BEGIN Exercise materials
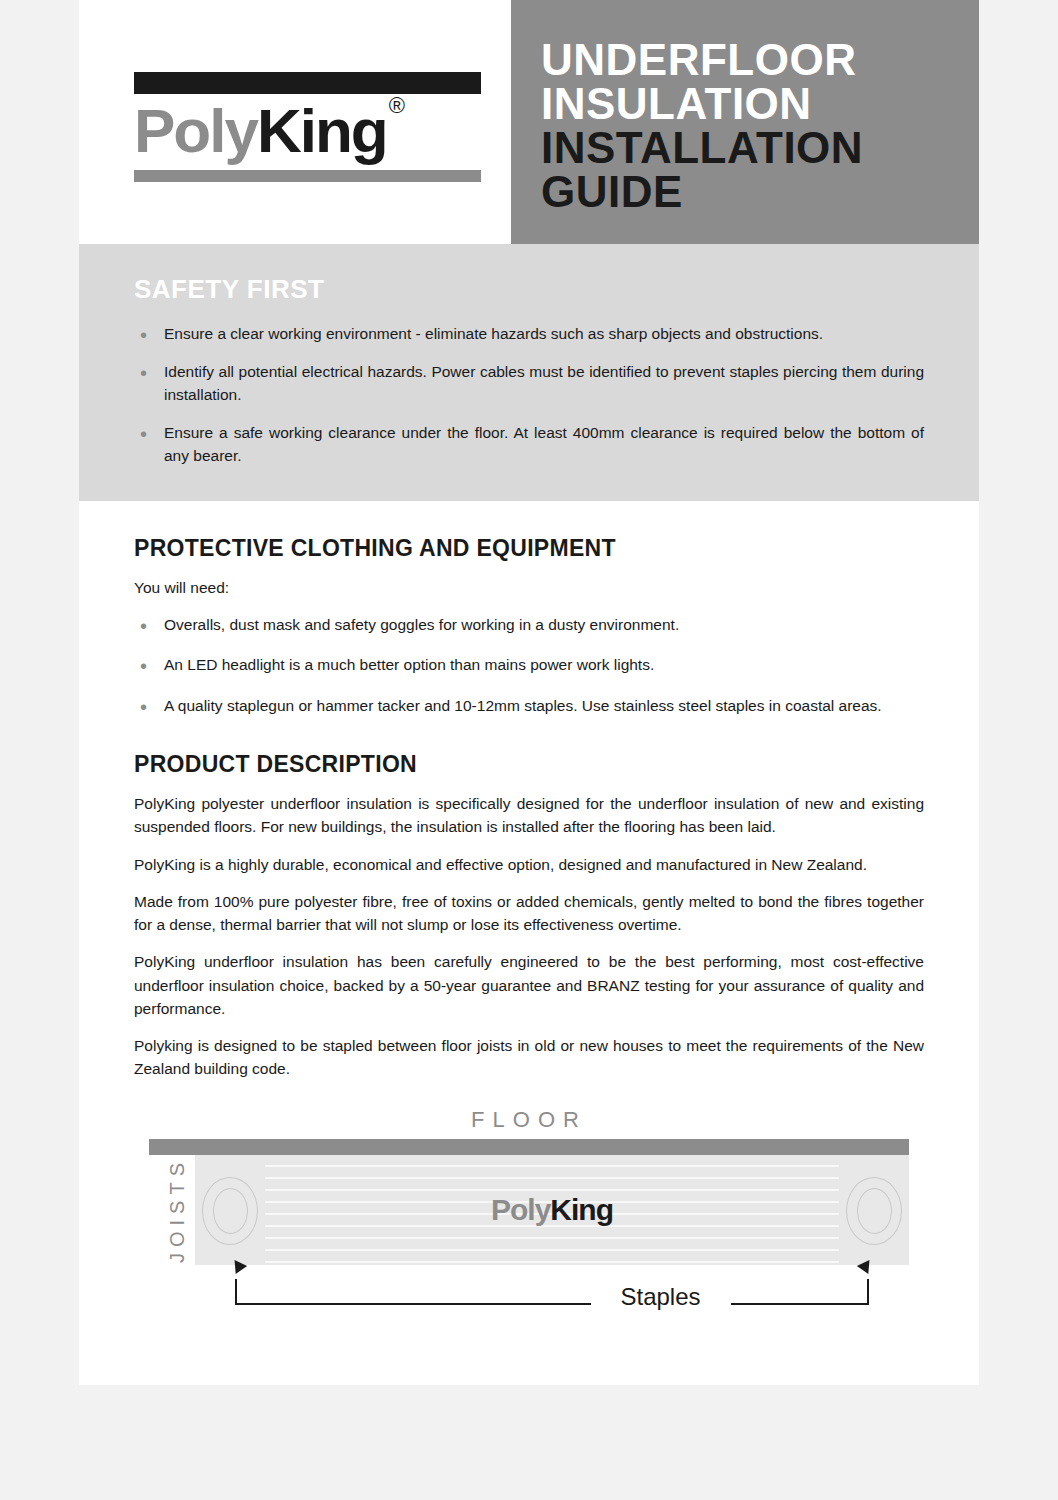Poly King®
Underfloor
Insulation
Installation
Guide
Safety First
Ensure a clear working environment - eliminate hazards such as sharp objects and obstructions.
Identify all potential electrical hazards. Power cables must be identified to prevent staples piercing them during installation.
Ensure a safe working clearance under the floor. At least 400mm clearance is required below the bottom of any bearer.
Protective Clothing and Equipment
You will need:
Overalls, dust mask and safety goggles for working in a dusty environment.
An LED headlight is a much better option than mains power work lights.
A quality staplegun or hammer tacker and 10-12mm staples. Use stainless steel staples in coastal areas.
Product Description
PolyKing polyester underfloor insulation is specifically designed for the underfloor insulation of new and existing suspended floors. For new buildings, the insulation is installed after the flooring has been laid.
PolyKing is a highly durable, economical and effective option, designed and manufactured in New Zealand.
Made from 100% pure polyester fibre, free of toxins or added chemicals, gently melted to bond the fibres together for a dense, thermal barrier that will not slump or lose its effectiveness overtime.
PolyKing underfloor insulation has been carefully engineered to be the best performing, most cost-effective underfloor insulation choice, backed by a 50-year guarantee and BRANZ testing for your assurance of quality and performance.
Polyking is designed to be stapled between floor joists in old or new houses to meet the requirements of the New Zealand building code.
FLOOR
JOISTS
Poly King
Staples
END Exercise materials
• _Task to complete_:
Go through the data and copy every line that includes "option".

• _Output_:
An LED headlight is a much better option than mains power work lights.
PolyKing is a highly durable, economical and effective option, designed and manufactured in New Zealand.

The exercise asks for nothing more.